L'approche que fait ce livre du yoga est une approche avant tout psychologique et spirituelle, évoquant la puissance de cet art millénaire capable d'aider l'Homme à affronter sereinement les affres de notre monde contemporain, de le traverser comme un passe-muraille et surtout, surtout, à se connaître lui-même.
Mon étonnement vient de la façon étrangement différente de présenter le yoga par rapport aux nombreux livres actuels que j'ai pu lire sur le sujet.
Si l'engagement sur cette voie est initié par des motivations semblables, la façon de gagner le but diffère ; toute notion de "feel good" ou de « gymnastique douce » est absente ainsi que toute idée d'esthétique, de mode. Visiblement, il y a 60 ans l'aspiration yogique, beaucoup plus confidentielle, était, comment dire, plus profonde, plus épaisse.
Bien plus qu'un simple manuel présentant une succession de postures acrobatiques aux visées gymniques - Celles qu'il faut faire pour se sentir bien, pour être détendu, pour être..... heureux - l'auteur rappelle ici simplement quatre ou cinq postures incontournables.
Edouard Longue n'a rien à vendre, il expose simplement la façon dont la pratique assidue de cette « philosophie physique » ancestrale produit un individu authentique loin, très loin, du parfait soldat formaté dominé par son ego insatiable. Il montre combien "entrer" en yoga peut être salvateur.
Il explique pourquoi certains d'entre nous ne peuvent que rencontrer tôt ou tard le yoga comme formalisation d'une attitude qui leur est innée ou acquise très précocement, parce que pour eux la vie de course après toujours plus, toujours plus de bonheurs n'est pas la vie...tout simplement.

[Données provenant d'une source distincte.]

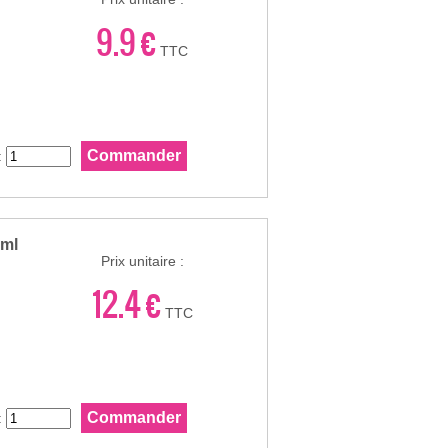
9.9 €
TTC
:
0ml
Prix unitaire :
12.4 €
TTC
: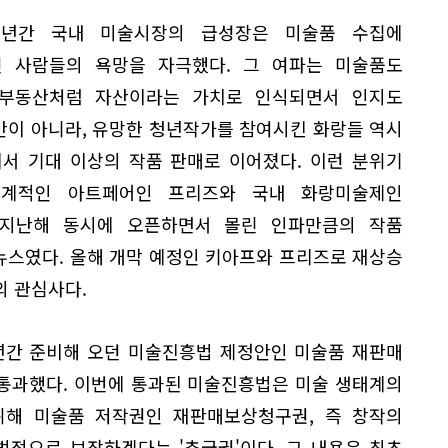
 년간 국내 미술시장의 급성장은 미술품 수집에
 사람들의 욕망을 자극했다. 그 여파는 미술품도
부동산처럼 자산이라는 가치로 인식되면서 인지도
만이 아니라, 유망한 청년작가를 참여시킨 화랑들 역시
서 기대 이상의 작품 판매로 이어졌다. 이런 분위기
세계적인 아트페어인 프리즈와 국내 화랑미술제인
지난해 동시에 오픈하면서 몰린 인파만큼의 작품
뉴스였다. 올해 개막 예정인 키아프와 프리즈로 재상승
의 관심사다.
년간 준비해 오던 미술진흥법 제정안인 미술품 재판매
통과했다. 이번에 통과된 미술진흥법은 미술 생태계의
 위해 미술품 저작권인 재판매보상청구권, 즉 창작의
적으로 보장하겠다는 '추급권'이다. 그 내용은 최초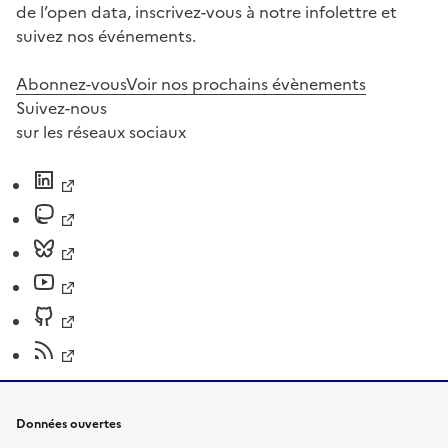
de l’open data, inscrivez-vous à notre infolettre et
suivez nos événements.
Abonnez-vous
Voir nos prochains évènements
Suivez-nous
sur les réseaux sociaux
Données ouvertes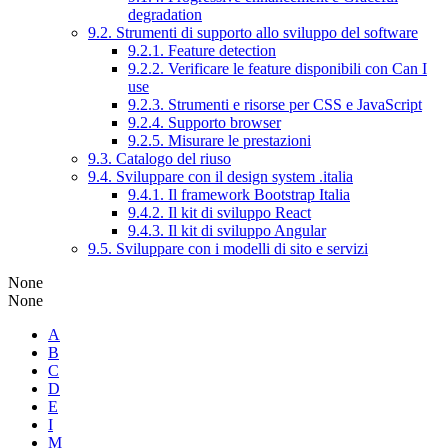
degradation
9.2. Strumenti di supporto allo sviluppo del software
9.2.1. Feature detection
9.2.2. Verificare le feature disponibili con Can I
use
9.2.3. Strumenti e risorse per CSS e JavaScript
9.2.4. Supporto browser
9.2.5. Misurare le prestazioni
9.3. Catalogo del riuso
9.4. Sviluppare con il design system .italia
9.4.1. Il framework Bootstrap Italia
9.4.2. Il kit di sviluppo React
9.4.3. Il kit di sviluppo Angular
9.5. Sviluppare con i modelli di sito e servizi
None
None
A
B
C
D
E
I
M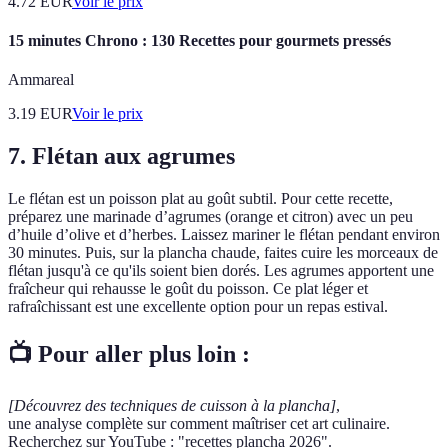
4.72
EUR
Voir le prix
15 minutes Chrono : 130 Recettes pour gourmets pressés
Ammareal
3.19
EUR
Voir le prix
7. Flétan aux agrumes
Le flétan est un poisson plat au goût subtil. Pour cette recette,
préparez une marinade d’agrumes (orange et citron) avec un peu
d’huile d’olive et d’herbes. Laissez mariner le flétan pendant environ
30 minutes. Puis, sur la plancha chaude, faites cuire les morceaux de
flétan jusqu'à ce qu'ils soient bien dorés. Les agrumes apportent une
fraîcheur qui rehausse le goût du poisson. Ce plat léger et
rafraîchissant est une excellente option pour un repas estival.
📺 Pour aller plus loin :
[Découvrez des techniques de cuisson à la plancha]
,
une analyse complète sur comment maîtriser cet art culinaire.
Recherchez sur YouTube : "recettes plancha 2026".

Et le "progrès" de revenir comme un leitmotiv et comme cause de beaucoup des tourments agitant les occidentaux, ce que je crois aussi.
Avec cette nuance près qu'a la fin des années 50 cet enfoncement dans la société de consommation était qualifié de progrès alors qu'il n'est plus que notre condition usuelle de fonctionnement et que la révolte contre ce fonctionnement demande une volonté plus affermie et conduit plus facilement à une marginalisation.
Néanmoins je reprocherais à l'auteur d'être un tantinet excessif lorsqu'il présente les qualités développées par une pratique assidue du yoga. A l'en croire le yogi ressemble étrangement à un fakir voire à un extra-terrestre.
C'est dommage car l'ouverture d'esprit procurée par l'ouvrage est annihilée par le trop d'espoir et le trop peu de patience donnés au candidat qui, finalement, risque de refermer son esprit.
En marge du texte lui-même, je dirais mon grand étonnement de constater, dans cet ouvrage de 1959, combien les tourments qui sont les nôtres agitaient les lecteurs d'il y a 60 ans : stress, surmenage, dévalorisation du monde du travail, mauvaise nourriture avalée à la hâte, vie chère, avalanche de gadgets "modernes", épargne difficile, etc...
par contre j'ai beaucoup moins apprécié les allusions sexistes et xénophobes de l'auteur qu'il faut néanmoins comprendre au vu du contexte social de cette époque révolue.
En forme de synthèse, je dirais : bravo pour l'ouverture du champ des possibles, pour l'approche spirituelle du yoga, pour l'association à un mode de vie.
Mais ….. ? pour les excès des dons supposés des yogis, pour les espoirs sans mesure donnés au lecteur, pour les propos trop dirigistes.
Le yoga est un chemin de longue haleine, modéré en tout, et nous en sommes un peu éloignés.